Absolutely incorrect. The core propellant combo for *all* of these vehicles was a hypergolic storable that was phased out in 2005. The titan series were the *only* US launch design to use it. The others used the much safer or much higher performance LOX/liquid hydrocarbon or Lox/LH2, with the exception of the Scout all solid design.
I'd say that's a major underestimation of the US state of practice through Delta IV and Atlas V
Arianes tech is not exactly leading edge. It took 4 generations for CNES to weed out the very nasty hypergolic propellant combo. The core is a common bulkhead LOX/LH2 stage with an engine in the J2 class. It's basically a Saturn SIVb with 2 large segmented SRBs (have they gone to the fibre reinforced single piece design yet)?
The expander cycle De Vinci, modelled on the RL10 (first flown about 1961) has not flown yet.
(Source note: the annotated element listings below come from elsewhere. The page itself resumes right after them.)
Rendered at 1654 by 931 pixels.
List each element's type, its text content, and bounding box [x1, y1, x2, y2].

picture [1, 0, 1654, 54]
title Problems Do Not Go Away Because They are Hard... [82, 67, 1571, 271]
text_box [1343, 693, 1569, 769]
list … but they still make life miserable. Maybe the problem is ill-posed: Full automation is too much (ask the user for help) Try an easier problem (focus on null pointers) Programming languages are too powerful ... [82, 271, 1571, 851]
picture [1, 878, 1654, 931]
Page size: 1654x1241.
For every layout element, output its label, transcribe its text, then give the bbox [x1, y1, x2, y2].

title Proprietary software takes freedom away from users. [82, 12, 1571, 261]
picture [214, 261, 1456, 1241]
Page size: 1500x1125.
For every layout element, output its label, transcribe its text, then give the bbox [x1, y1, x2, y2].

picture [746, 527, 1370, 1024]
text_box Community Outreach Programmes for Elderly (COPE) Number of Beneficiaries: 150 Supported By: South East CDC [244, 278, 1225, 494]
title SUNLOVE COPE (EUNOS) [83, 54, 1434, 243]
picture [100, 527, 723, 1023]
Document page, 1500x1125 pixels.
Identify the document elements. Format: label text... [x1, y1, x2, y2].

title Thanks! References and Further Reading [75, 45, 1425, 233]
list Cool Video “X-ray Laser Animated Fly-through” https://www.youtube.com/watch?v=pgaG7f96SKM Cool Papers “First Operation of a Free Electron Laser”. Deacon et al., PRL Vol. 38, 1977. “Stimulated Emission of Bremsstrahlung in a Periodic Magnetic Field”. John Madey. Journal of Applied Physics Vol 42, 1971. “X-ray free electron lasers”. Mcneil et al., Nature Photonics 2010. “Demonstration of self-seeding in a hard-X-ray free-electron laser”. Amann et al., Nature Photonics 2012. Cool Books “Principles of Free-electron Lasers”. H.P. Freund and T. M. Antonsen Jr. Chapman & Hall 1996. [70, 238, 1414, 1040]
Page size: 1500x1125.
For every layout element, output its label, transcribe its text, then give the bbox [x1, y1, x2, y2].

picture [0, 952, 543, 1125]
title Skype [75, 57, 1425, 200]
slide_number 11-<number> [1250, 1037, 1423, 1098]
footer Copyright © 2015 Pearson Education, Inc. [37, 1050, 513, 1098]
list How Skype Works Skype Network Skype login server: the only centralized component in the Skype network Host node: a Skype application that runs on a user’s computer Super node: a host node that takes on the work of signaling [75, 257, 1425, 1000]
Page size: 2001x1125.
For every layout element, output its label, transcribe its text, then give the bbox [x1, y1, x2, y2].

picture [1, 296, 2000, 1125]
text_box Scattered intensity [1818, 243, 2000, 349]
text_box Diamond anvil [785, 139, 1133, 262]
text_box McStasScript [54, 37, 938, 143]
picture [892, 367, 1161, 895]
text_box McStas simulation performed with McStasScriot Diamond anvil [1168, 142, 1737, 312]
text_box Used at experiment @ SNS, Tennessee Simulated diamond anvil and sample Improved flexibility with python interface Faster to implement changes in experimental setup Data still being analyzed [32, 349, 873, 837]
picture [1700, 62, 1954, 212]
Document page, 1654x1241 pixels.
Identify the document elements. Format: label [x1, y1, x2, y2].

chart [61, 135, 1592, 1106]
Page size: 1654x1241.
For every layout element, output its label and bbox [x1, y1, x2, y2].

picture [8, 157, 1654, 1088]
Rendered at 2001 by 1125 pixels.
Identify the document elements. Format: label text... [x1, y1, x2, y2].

Its machined cooling channel laser welded nozzle is probably the most advanced piece of tech on the design (no surprise that P&W wanted it for some of their engine designs, but as a sub contractor from Volvo in Sweden)
The Ariane 5 would not have been that good if it was not meant to carry the French Hermes space plane, making it effectively man rated (insofar as that means anything). AFAIK *the* key CNES design principle was "Let's only do what NASA have done for at least 20 years." I'm not sure if they don't read AIAA reports or are forbidden from using anything they find in them.
At the very *least* composite cased SRB's should have been flying at least 20 years ago. In terms of low(ish) cost tweaks a shift in the mixture ratio on the Saturn 5 gained it a 2.5% payload increase. While Europe had no experience of pumped LH2 engines before Volcain they should have moved tot he J2S gas tapoff cycle. This would have given a lighter weight (LOX/LH2 engines have the *worst* T/W of any engine type specifically designed for an ELV), simpler (but possibly trickier to test) design.
Arianspaces *real* achievement is to treat it more as a *business* and to *substantially* reduce the "Standing army" compared to *nearly* all current US launches (Only Sealaunch seemed to have seriously cut down the support team needed. I'd like to hope they make it out of Chp11.
"Theres a lot that can be done,"
" but requiring political will to initiate a change is always going to lead to failure..."
"Ariane as a system and a business is *entirely* a product of political will. Only the *slighlty* greater distancing from government seems to given it the improved economics that make it such a popular choice. And they *still* undercut by the Russians.